Theorem: Suppose $x \in \mathbb{Q}$ with $x \neq 0$ and $y \in \mathbb{R - Q}$. Then $xy$ is irrational.
Proof. We proceed by contradiction. Suppose $xy \in \mathbb{Q}$. Then $xy = \frac{a}{b}$, where $a, b \in \mathbb{Z}, b \neq 0$. By hypothesis $x$ is rational, so we can write $x = \frac{c}{d}$, $c, d \in \mathbb{Z}$ and $d \neq 0$. Then $$y = \frac{a}{bx} = \frac{ad}{bc}$$
By closure of integer multiplication, $ad = m \in \mathbb{Z}$ and $bc = n \in \mathbb{Z}$. Then $y = \frac{m}{n}$, so $y \in \mathbb{Q}$.
But this is a contradiction, since by hypothesis $y \in \mathbb{R - Q}$.
Then our assumption that $xy$ is rational must be false. Then $xy$ is irrational. $\square$.
Discussion
The proof as written hinges on the fact that $xy = \frac{a}{b} \leftrightarrow y = \frac{a}{bx}$.
It feels a bit silly to ask, but is it reasonable to assume that (given "basic facts" about the rationals and integers such that one would have at the beginning of an introductory analysis course) I can "divide/multiply both sides" to obtain this result, and also the next result that $\frac{a}{b\frac{c}{d}} = \frac{ad}{bc}$?

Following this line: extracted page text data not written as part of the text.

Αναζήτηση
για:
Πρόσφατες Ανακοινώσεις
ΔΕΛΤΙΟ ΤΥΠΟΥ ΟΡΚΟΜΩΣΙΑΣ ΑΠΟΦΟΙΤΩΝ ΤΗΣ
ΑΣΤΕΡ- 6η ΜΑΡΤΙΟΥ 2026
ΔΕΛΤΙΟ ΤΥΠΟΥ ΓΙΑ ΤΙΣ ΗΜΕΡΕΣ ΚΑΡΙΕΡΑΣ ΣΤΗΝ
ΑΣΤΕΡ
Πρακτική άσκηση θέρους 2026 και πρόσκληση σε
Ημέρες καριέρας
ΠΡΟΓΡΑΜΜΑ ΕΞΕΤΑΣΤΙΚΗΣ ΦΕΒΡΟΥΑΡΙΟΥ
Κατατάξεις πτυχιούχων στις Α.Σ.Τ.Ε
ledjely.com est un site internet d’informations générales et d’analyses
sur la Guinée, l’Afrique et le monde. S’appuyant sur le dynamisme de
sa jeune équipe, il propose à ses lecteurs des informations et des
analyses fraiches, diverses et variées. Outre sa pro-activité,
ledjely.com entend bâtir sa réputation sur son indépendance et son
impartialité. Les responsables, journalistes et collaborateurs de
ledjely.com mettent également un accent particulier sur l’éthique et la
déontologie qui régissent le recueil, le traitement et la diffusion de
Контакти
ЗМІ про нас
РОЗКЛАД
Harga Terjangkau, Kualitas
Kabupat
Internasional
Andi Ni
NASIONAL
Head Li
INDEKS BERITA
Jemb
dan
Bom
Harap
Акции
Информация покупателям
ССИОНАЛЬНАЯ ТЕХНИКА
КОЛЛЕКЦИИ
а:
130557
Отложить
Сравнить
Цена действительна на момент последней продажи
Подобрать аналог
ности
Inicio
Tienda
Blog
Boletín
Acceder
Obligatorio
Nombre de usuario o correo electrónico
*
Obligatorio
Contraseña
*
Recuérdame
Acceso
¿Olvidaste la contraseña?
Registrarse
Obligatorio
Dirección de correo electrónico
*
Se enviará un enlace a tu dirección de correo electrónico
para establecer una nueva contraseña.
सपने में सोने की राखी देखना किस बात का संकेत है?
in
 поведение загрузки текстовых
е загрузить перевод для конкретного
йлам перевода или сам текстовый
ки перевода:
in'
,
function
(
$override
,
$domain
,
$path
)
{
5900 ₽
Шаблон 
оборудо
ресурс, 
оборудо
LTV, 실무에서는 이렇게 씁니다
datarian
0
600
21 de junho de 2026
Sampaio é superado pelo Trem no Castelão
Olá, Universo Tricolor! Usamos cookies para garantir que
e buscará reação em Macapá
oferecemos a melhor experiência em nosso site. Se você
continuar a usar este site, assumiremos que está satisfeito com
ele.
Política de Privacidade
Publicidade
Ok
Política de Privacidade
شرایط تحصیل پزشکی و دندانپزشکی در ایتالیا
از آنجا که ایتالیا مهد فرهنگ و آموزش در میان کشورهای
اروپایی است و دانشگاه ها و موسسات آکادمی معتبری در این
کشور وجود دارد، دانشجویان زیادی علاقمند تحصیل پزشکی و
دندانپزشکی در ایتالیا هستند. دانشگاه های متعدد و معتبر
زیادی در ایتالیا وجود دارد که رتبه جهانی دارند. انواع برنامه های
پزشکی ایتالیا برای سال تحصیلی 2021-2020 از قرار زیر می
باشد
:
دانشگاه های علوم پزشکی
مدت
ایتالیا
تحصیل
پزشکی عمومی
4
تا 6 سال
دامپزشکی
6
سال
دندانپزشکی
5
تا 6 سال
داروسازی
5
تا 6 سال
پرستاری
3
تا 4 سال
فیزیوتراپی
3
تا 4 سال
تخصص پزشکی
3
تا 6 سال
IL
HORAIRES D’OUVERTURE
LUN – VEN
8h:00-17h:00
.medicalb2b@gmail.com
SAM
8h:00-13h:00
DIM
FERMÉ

Yes, this makes sense. When working within the rational numbers, or the real numbers, or the complex numbers, you are free to divide both sides of an equality with any non-zero number, including unknown / arbitrary non-zero numbers like $x$.
Technically, by the formal definition of fractions, your two equalities are both just different ways of writing $$ bxy=a $$ Since none of the fractions involved have zero in the denominator, you are in the clear.